Japan and the European Union began preliminary talks Monday toward the creation of one of the world’s largest free-trade accords, with both sides seeking to boost their respective, faltering economies with such a deal.
During the five-day meeting in Brussels, the two sides are expected to discuss specific areas to be covered in the negotiations and how they should go about the talks aimed at a comprehensive agreement on goods, services and investment by eliminating tariffs and nontariff barriers.
With Japan and the 27-member European Union accounting for some 30 percent of global economic output and 40 percent of world trade, the envisaged pact would provide the EU with a foothold for tapping Asian markets and help Japan expand exports to revive its economy, which has been dogged by prolonged deflation.
“We hope to push forward the economic partnership agreement negotiations and finalize the pact at an early time,” Minister of Economy, Trade and Industry Toshimitsu Motegi said when the two sides announced the launch of talks late last month.
But EU Trade Commissioner Karel De Gucht said at the time the negotiations “would be suspended” if a one-year review of the talks were to fall short of the expected progress.

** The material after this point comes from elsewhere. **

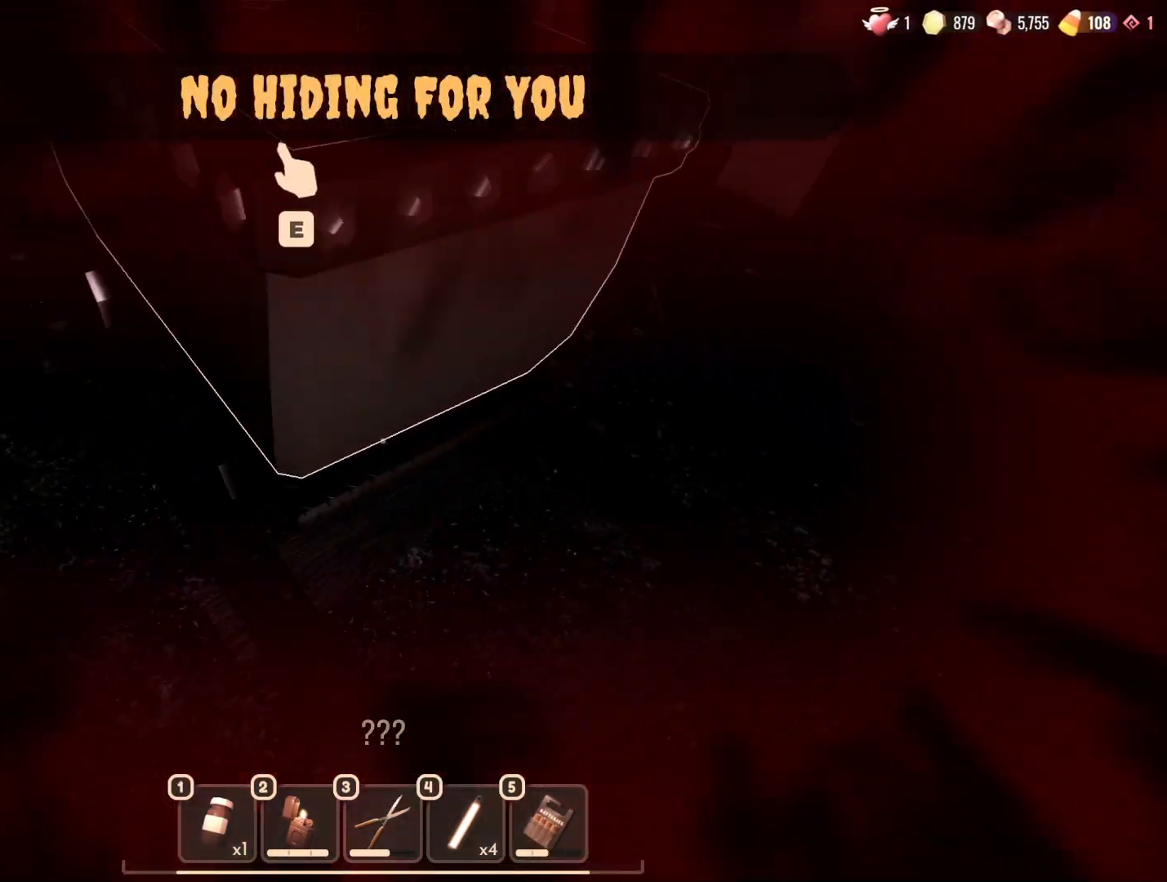
{"keys": ["w"], "mouse": [], "events": [[300, "a", "up"]]}
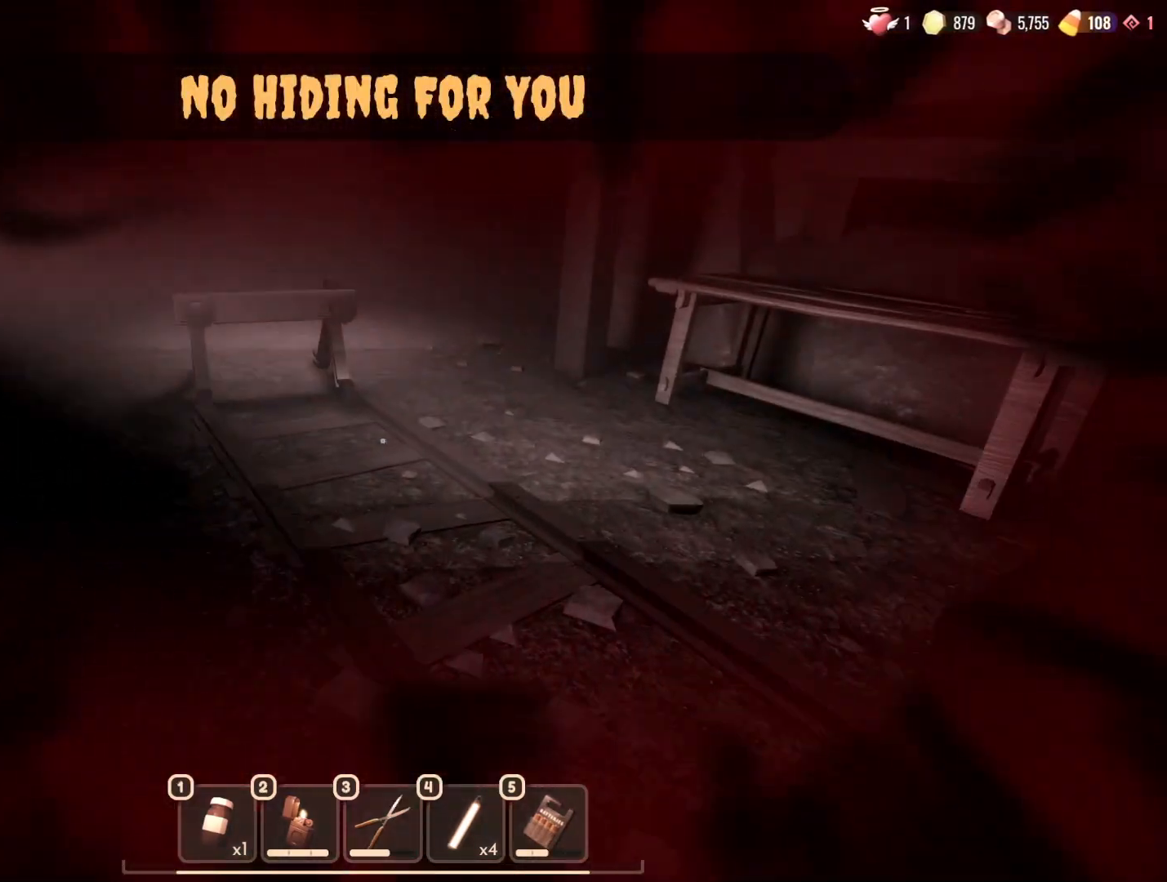
{"keys": ["w"], "mouse": [], "events": [[33, "a", "down"], [267, "a", "up"]]}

“We would be looking at whether Japan is taking steps towards easing regulations,” such as making amendments to laws and ordinances to realize freer trade, an EU official said.
The bilateral trade talks kicked off just after Japan gained the tentative go-ahead Friday from the United States to join the Trans Pacific Partnership talks, another massive free-trade quest involving 11 Pacific Rim nations.
With the world’s leading economy endorsing Japan’s participation in the TPP talks, Canada, Australia and New Zealand are expected to grant their approval as well.
Under Prime Minister Shinzo Abe’s government, Japan has been accelerating its trade liberalization talks with other countries, holding separate bilateral FTA talks with Canada and Mongolia and trilateral talks with China and South Korea.